The dataset was collected by Columbia Business School from 2002 and 2004 to determine what attributes participants liked about their date at the end of a speed dating round. Participants rated their dates based on attractiveness, sincerity, intelligence, fun, ambition, shared interests. The dataset also has preliminary data on participants’ answers to a questionnaire before participating in the process. This preliminary data includes demographics, dating habits, self-perception across key attributes, beliefs on what others fine valuable in a date, lifestyle information.
Screenshot showing the way data was organized before preprocessing. Note that each row represented one individual and only their partner's ID. |
The original dataset contained information about how each participant felt about their dates. Each participant was given a unique ID ('iid') and their partner's unique ID ('pid'). Together, these could be used to identify pairs. In our data cleaning process, we used these two IDs to match up participants and created a processed dataset where each row represented one pair. After preprocessing, the dataset looked like this:
Screenshot showing the way data was organized after preprocessing. Note that each row represents both individuals in a pair and their respective ID's. |
Here's an excerpt from the preprocessing code which converted the raw data (each row represents one individual) to our final data format (each row represents a pair of individuals).
## Iterate through the dataset, find pairs and create new dataframe
## with partners on the same row
for index_1, row_1 in dataset.iterrows():
for index_2, row_2 in dataset.iterrows():
## Acount for rows being deleted
if(index_1 >= dataset.shape[0] or index_2 >= dataset.shape[0]):
break
## Check for pairs
if((dataset.iloc[index_1]['iid'] == dataset.iloc[index_2]['pid']) and (dataset.iloc[index_1]['pid'] == dataset.iloc[index_2]['iid'])):
## If pair is found, create a new row for the post processed dataset
new_row = pd.concat([dataset.iloc[index_1], dataset.iloc[index_2]], axis = 0)
## Delete rows already used (for efficiency) and reset index
dataset.drop(index_1, inplace=True)
dataset.drop(index_2, inplace=True)
dataset = dataset.reset_index(drop=True)
## Concatenate new row to the post processed dataset
new_df = pd.concat([new_df, new_row], axis = 1)
## So we can see status while code runs
sys.stdout.write('.'); sys.stdout.flush();
In our initial insights, we compared whether the pair had a connection ("Like") against each of the 6 attributes we were testing: Fun, Attractiveness, Ambition, Intelligence, Sincerity, and Shared Interests. We discovered that the two attributes with the strongest correlation to "Like" were Fun and Ambition, and all 6 graphs are shown below.

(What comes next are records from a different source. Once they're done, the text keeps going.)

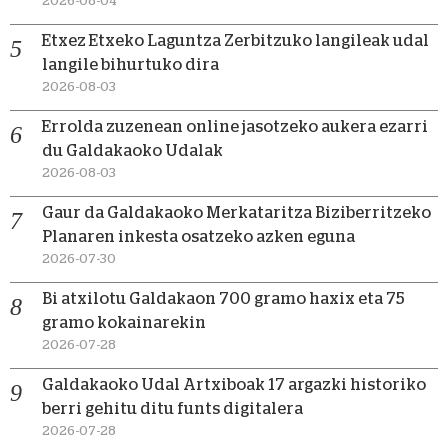
2026-08-04
Etxez Etxeko Laguntza Zerbitzuko langileak udal
langile bihurtuko dira
2026-08-03
Errolda zuzenean online jasotzeko aukera ezarri
du Galdakaoko Udalak
2026-08-03
Gaur da Galdakaoko Merkataritza Biziberritzeko
Planaren inkesta osatzeko azken eguna
2026-07-30
Bi atxilotu Galdakaon 700 gramo haxix eta 75
gramo kokainarekin
2026-07-28
Galdakaoko Udal Artxiboak 17 argazki historiko
berri gehitu ditu funts digitalera
2026-07-28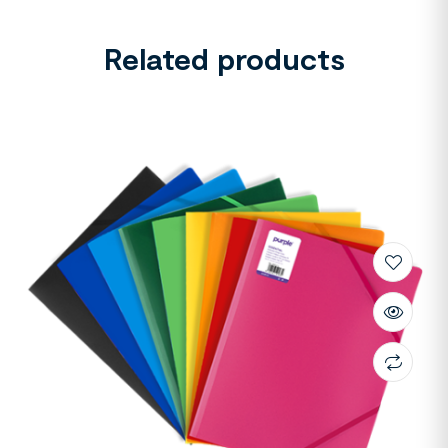
Related products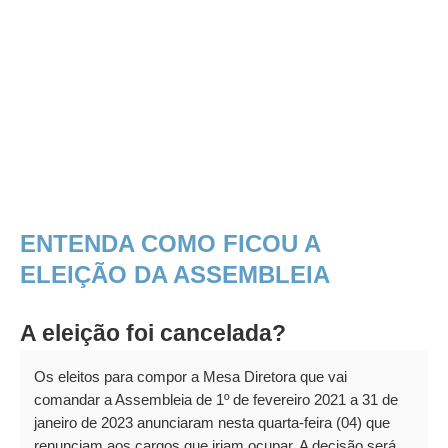
ENTENDA COMO FICOU A
ELEIÇÃO DA ASSEMBLEIA
A eleição foi cancelada?
Os eleitos para compor a Mesa Diretora que vai
comandar a Assembleia de 1º de fevereiro 2021 a 31 de
janeiro de 2023 anunciaram nesta quarta-feira (04) que
renunciam aos cargos que iriam ocupar. A decisão será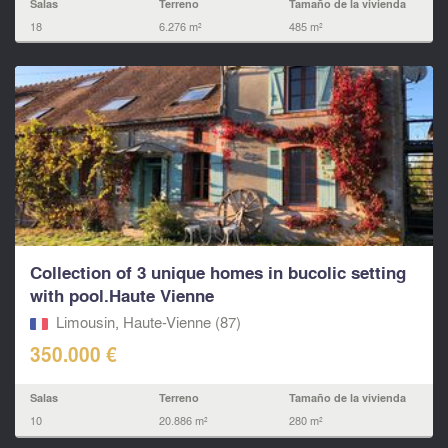
Salas
Terreno
Tamaño de la vivienda
18
6.276 m²
485 m²
Collection of 3 unique homes in bucolic setting
with pool.Haute Vienne
Limousin, Haute-Vienne (87)
350.000 €
Salas
Terreno
Tamaño de la vivienda
10
20.886 m²
280 m²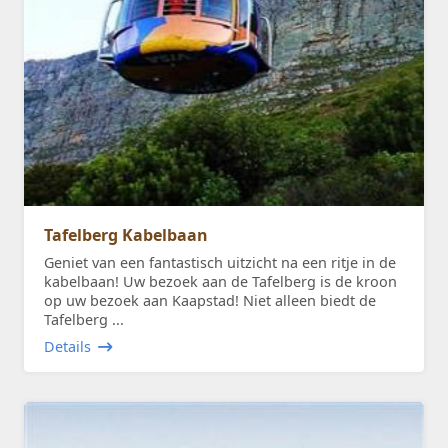
Tafelberg Kabelbaan
Geniet van een fantastisch uitzicht na een ritje in de
kabelbaan! Uw bezoek aan de Tafelberg is de kroon
op uw bezoek aan Kaapstad! Niet alleen biedt de
Tafelberg ...
Details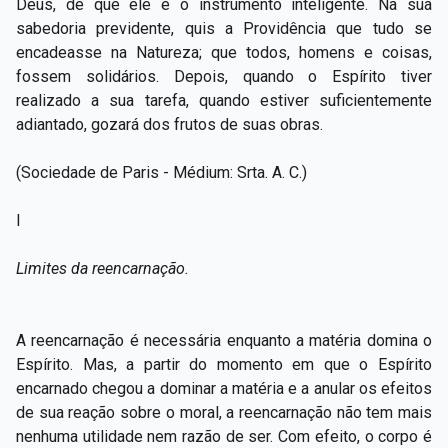
Deus, de que ele é o instrumento inteligente. Na sua
sabedoria previdente, quis a Providência que tudo se
encadeasse na Natureza; que todos, homens e coisas,
fossem solidários. Depois, quando o Espírito tiver
realizado a sua tarefa, quando estiver suficientemente
adiantado, gozará dos frutos de suas obras.
(Sociedade de Paris - Médium: Srta. A. C.)
I
Limites da reencarnação.
A reencarnação é necessária enquanto a matéria domina o
Espírito. Mas, a partir do momento em que o Espírito
encarnado chegou a dominar a matéria e a anular os efeitos
de sua reação sobre o moral, a reencarnação não tem mais
nenhuma utilidade nem razão de ser. Com efeito, o corpo é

To design our machine learning algorithm we used random forest classification. We combined the attributes of the two individuals in a pair by adding their respective scores for each other. This enabled us to have a single combined attribute which the machine learning model could then predict based on. An issue that we originally ran into was that the dataset only contained approximately 20% "matches". This was because many more people rejected the people that they met, rather than matched with them. While this represented the real world situation very well, the machine learning model initially was overtrained to predict "no match". We tackled this issue by random sampling an even split between "matches" and "no matches" and trained the classifier on that data. This resulted in an increased prediction of true positives.

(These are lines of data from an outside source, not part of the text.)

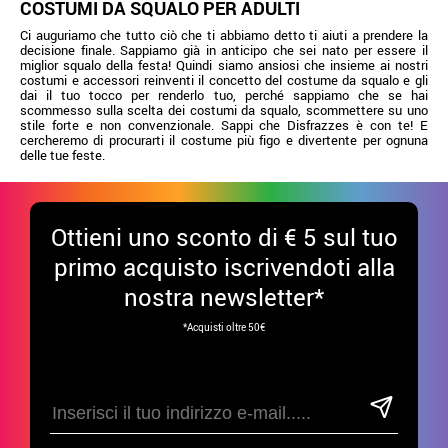
COSTUMI DA SQUALO PER ADULTI
Ci auguriamo che tutto ciò che ti abbiamo detto ti aiuti a prendere la
decisione finale. Sappiamo già in anticipo che sei nato per essere il
miglior squalo della festa! Quindi siamo ansiosi che insieme ai nostri
costumi e accessori reinventi il concetto del costume da squalo e gli
dai il tuo tocco per renderlo tuo, perché sappiamo che se hai
scommesso sulla scelta dei costumi da squalo, scommettere su uno
stile forte e non convenzionale. Sappi che Disfrazzes è con te! E
cercheremo di procurarti il costume più figo e divertente per ognuna
delle tue feste.
Ottieni uno sconto di € 5 sul tuo
primo acquisto iscrivendoti alla
nostra newsletter*
*Acquisti oltre 50€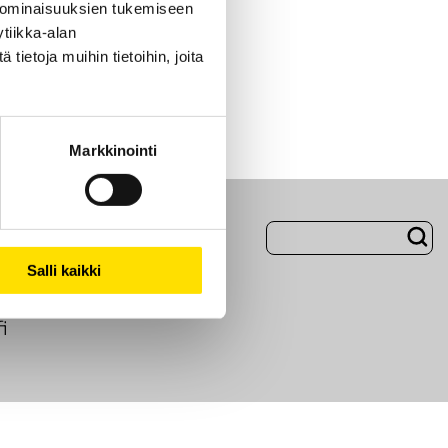
 ominaisuuksien tukemiseen
tiikka-alan
ietoja muihin tietoihin, joita
Markkinointi
Evästeet
Salli kaikki
i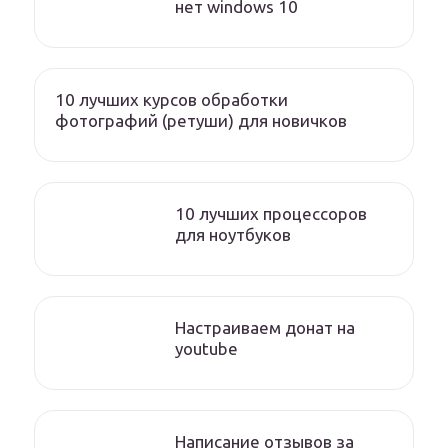
нет windows 10
10 лучших курсов обработки
фотографий (ретуши) для новичков
10 лучших процессоров
для ноутбуков
Настраиваем донат на
youtube
Написание отзывов за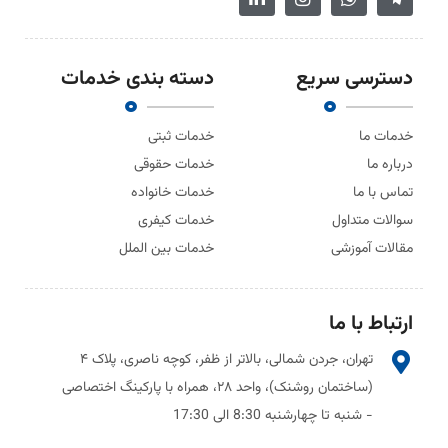
دسترسی سریع
دسته بندی خدمات
خدمات ما
خدمات ثبتی
درباره ما
خدمات حقوقی
تماس با ما
خدمات خانواده
سوالات متداول
خدمات کیفری
مقالات آموزشی
خدمات بین الملل
ارتباط با ما
تهران، جردن شمالی، بالاتر از ظفر، کوچه ناصری، پلاک ۴
(ساختمان روشنک)، واحد ۲۸، همراه با پارکینگ اختصاصی
- شنبه تا چهارشنبه 8:30 الی 17:30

An excerpt from our final code for training and prediction can be seen below:
# Splitting the dataset into the Training set and Test set
from sklearn.cross_validation import train_test_split
X_train, X_test, y_train, y_test = train_test_split(X, y, test_size = 0.25, random_state = 0)
# Feature Scaling
from sklearn.preprocessing import StandardScaler
sc = StandardScaler()
X_train = sc.fit_transform(X_train)
X_test = sc.transform(X_test)
# Fitting Random Forest Classification to the Training set
from sklearn.ensemble import RandomForestClassifier
classifier = RandomForestClassifier(n_estimators = 10, criterion = 'entropy', random_state = 0)
classifier.fit(X_train, y_train)
# Predicting the Test set results
y_pred = classifier.predict(X_test)
The full code can be accessed using this link to repository
Screenshot of chart representing our true positives, true negatives, false positives, and false negatives after running the machine learning. |
In conclusion, we learned through our research that fun and attractiveness are the two attributes that people consider the most seriously when looking for a romantic partner. This was a finding that was indicated in our early insights after performing our initial data cleansing, and was supported by our classifier, as shown in feature importances. Additionally, using 10-fold cross validation, we found a mean accuracy of 75.4% when trying to predict whether two people would match.